4.4. Prediction of Mechanical Performance of TV Package

A numerical model of the assembled TV package (which also includes a corrugated cardboard shell and a dummy TV model; see Section 2.2) was also established to predict the mechanical performance of EPS foam in TV packaging, as illustrated in Figure 3. The mechanical behavior of EPS foam was predicted using the proposed constitutive model via the explicit user subroutine VUMAT in ABAQUS, and the parameters used in this model were listed in Table 1 and Table 2. Other components, such as the corrugated board and the TV model, were given the proper material properties suggested by Hisense Virtual Technology Co., Ltd. (Qingdao, China), and these may be made available via direct contact with them. EPS foams were meshed using C3D4 tetrahedral elements with a global mesh size of 9 mm. Contact interactions among the components were defined using the “General Contact” algorithm in ABAQUS. Tangential behavior was modeled with a friction coefficient of 0.4, and normal behavior was set as “hard” contact. Loading conditions included an initial velocity of 3.1 m/s and a gravitational acceleration of 9.8 m/s², applied to the entire model. Mass scaling was used to enhance computational efficiency.

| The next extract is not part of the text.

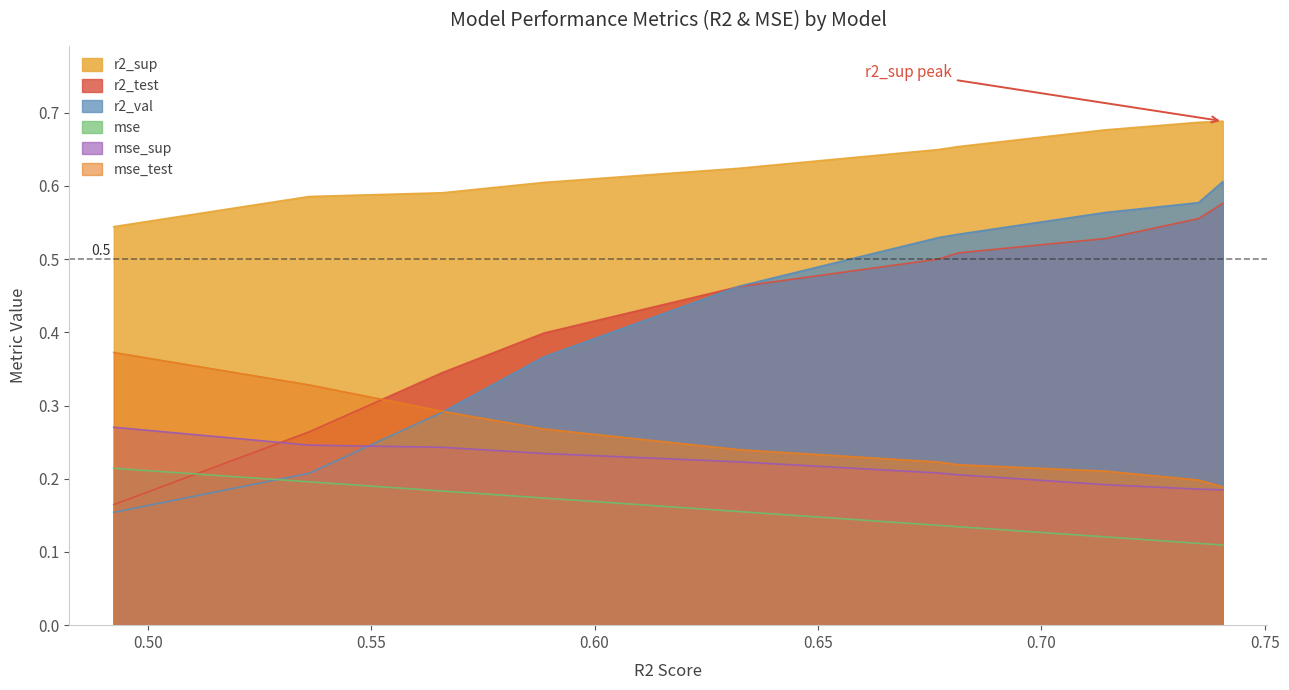

True or false: r2_sup and r2_test intersect in this chart.

False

The force shown in Figure 13 initially increases sharply upon impact, followed by a gradual decay as the EPS foam undergoes deformation and energy dissipation. The numerical results closely follow the experimental trend in the early phase of impact but diverge slightly in the later stage, possibly due to the complex contact behavior between components. The results also reveal a favorable correlation between simulation and experiment, indicating that the constitutive model captures the rate-sensitive mechanical response of EPS foam. The peak force predicted by the simulation is slightly higher than that observed experimentally. This discrepancy may result from localized damage near the corners, as illustrated in Figure 14.

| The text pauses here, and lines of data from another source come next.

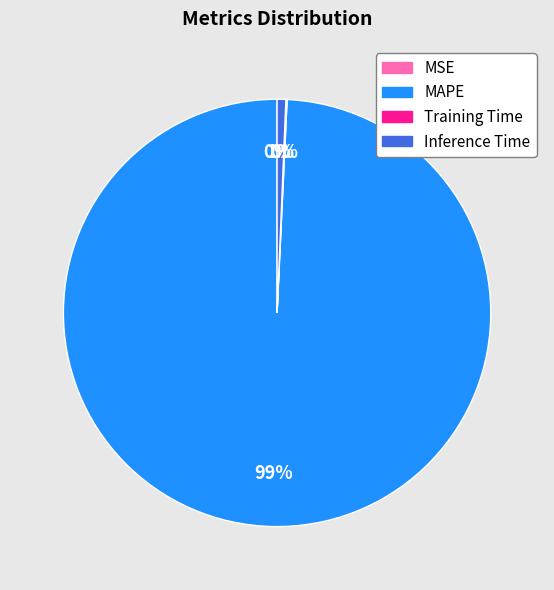

To the nearest percent, what is the difference between the largest and smallest slice percentages?

99%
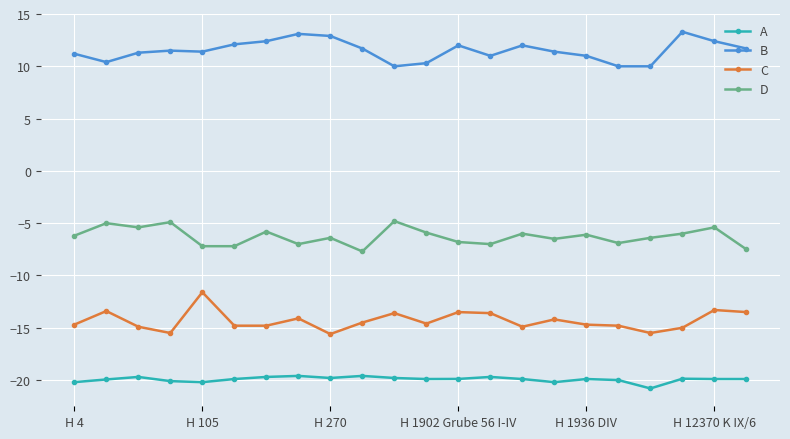

Which series has the widest spread of values?

C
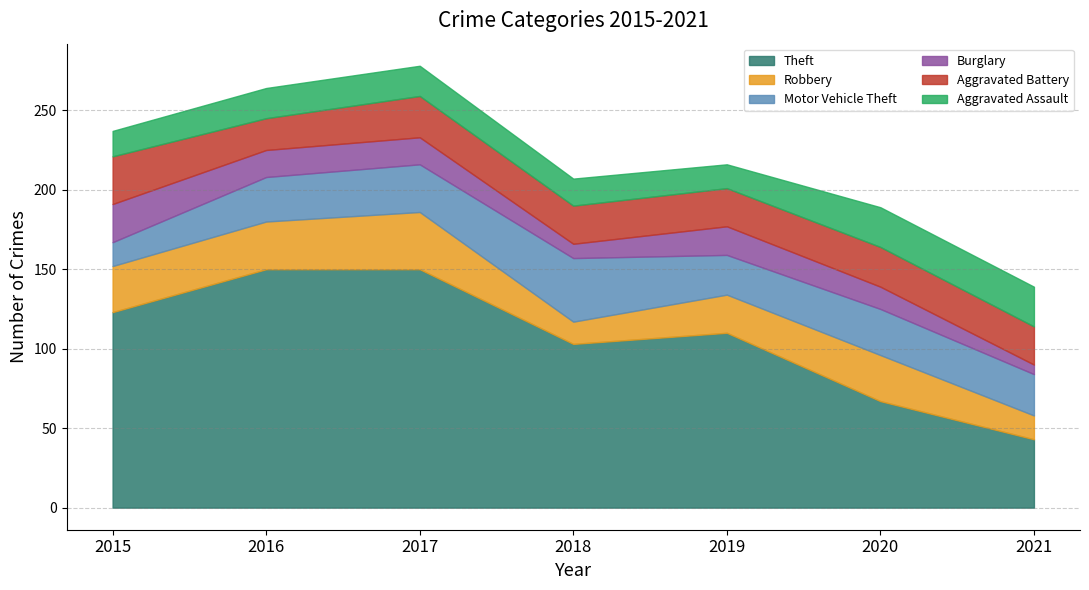

The value of Burglary at 2015 is 24. True or false?

True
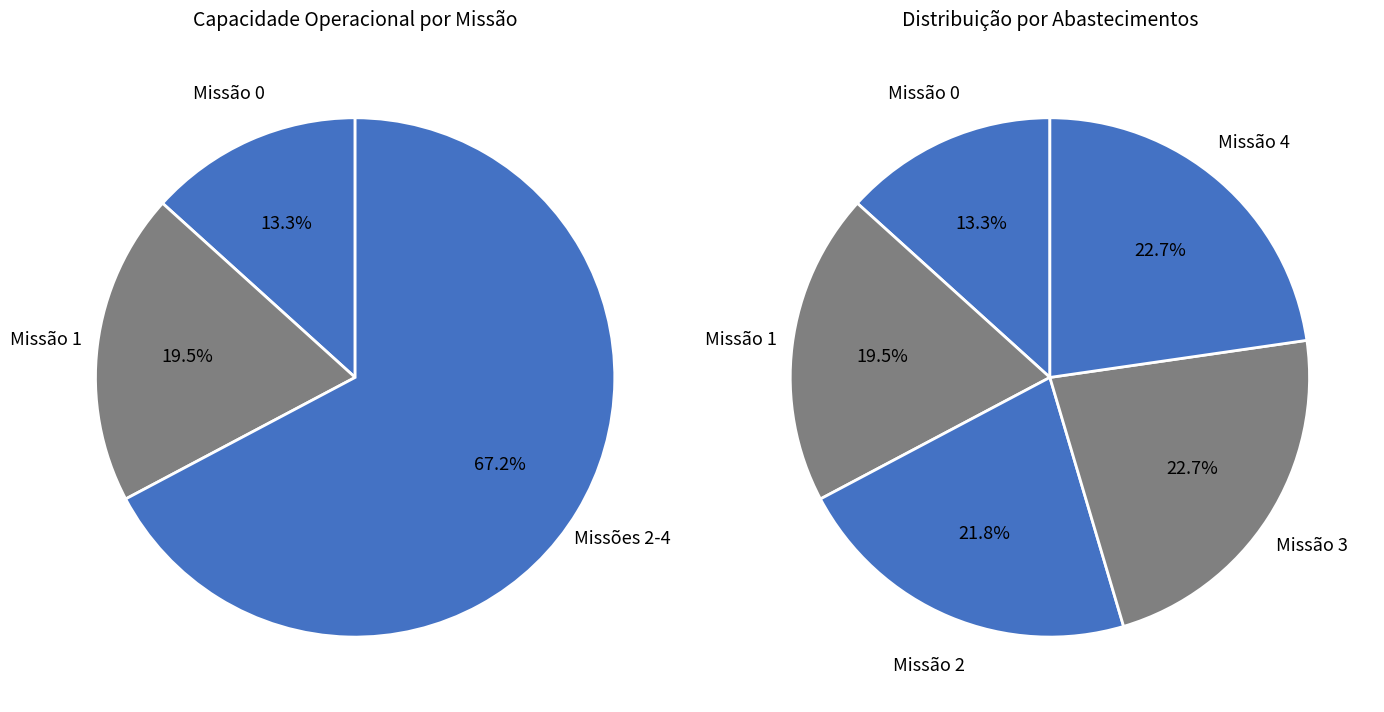

To the nearest percent, what is the difference between the 1 and 3 slice percentages?

3%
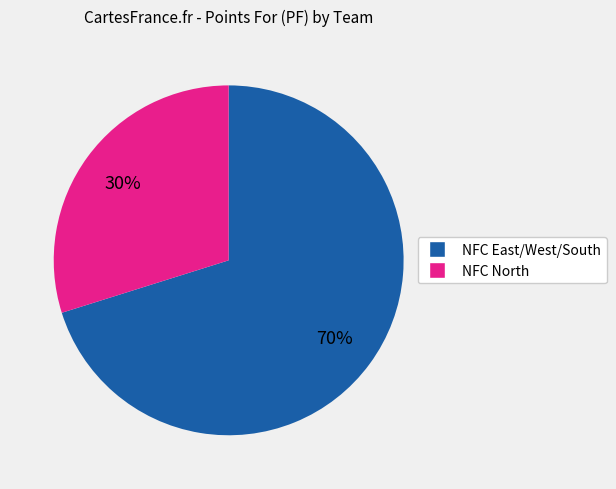

Is there any slice that represents more than half of the pie?

Yes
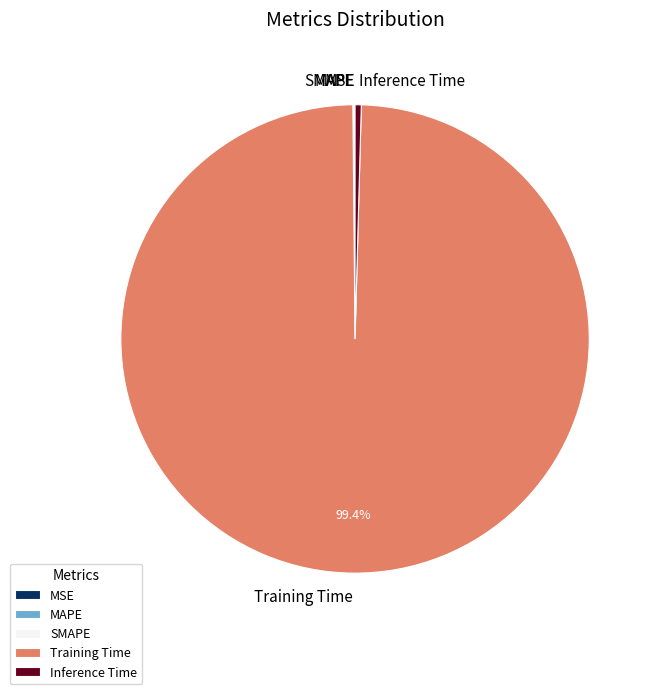

To the nearest percent, what is the difference between the largest and smallest slice percentages?

99%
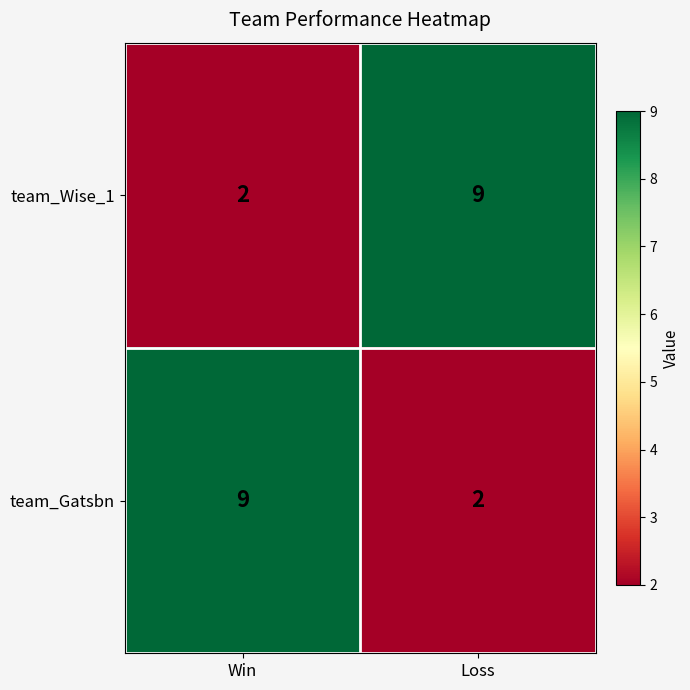

At how many categories does at least one series exceed 7?

2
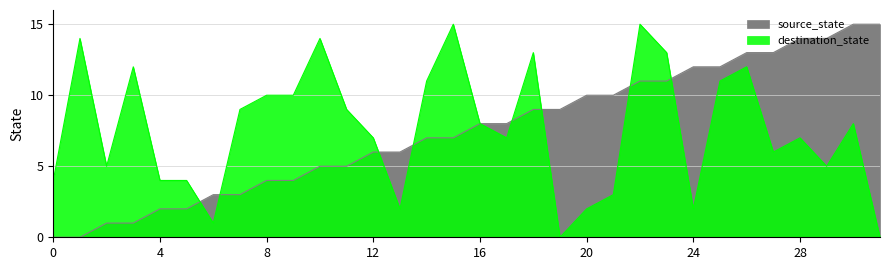

What is the difference between the maximum and minimum values in the source_state series?

15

Figure 14 shows that in region 1, both the experimental image and the simulation output reveal damage localization along a plane oriented at approximately 45°, indicative of shear-dominated failure. The close correspondence between the simulated damage elements and the experimentally observed crack path demonstrates the model’s capability to predict the orientation and distribution of shear cracks under dynamic loading. In region 2, damage propagation is predominantly horizontal, as evidenced by both the simulation and experimental results, further underscoring the model’s ability to capture the evolution of dominant failure paths in complex geometries. However, discrepancies between the simulated and experimental damage zones may arise due to several factors, including limitations in the material constitutive models (e.g., the TV model), inaccuracies in simulating interfacial contact, and inherent experimental variabilities.

5. Conclusions

The dynamic mechanical behavior of foam was systematically investigated through a combination of experimental testing and advanced numerical simulations, with a specific focus on both individual structural components and a fully assembled TV packaging system subjected to impact loading. A novel, rate-sensitive, isotropic constitutive model was developed and implemented, uniquely capable of capturing the foam’s complex response by integrating tensile and compressive behavior into a single unified framework. This model was rigorously validated using quantitative results from three-point bending and dynamic compression tests on specimens with diverse geometrical features, yielding excellent correlation with experimental measurements, and force–time curves and deformation from simulation matched experimental values. Notably, the simulations accurately predicted damage initiation and propagation paths in the assembled packaging structure under impact, faithfully reproducing observed crack angles, failure modes, and energy absorption levels. As a result, the presented constitutive model provides a robust and reliable tool for simulating the dynamic performance of EPS foam, and in particular, it provides a reference for the impact response of engineering structures consisting of EPS foam.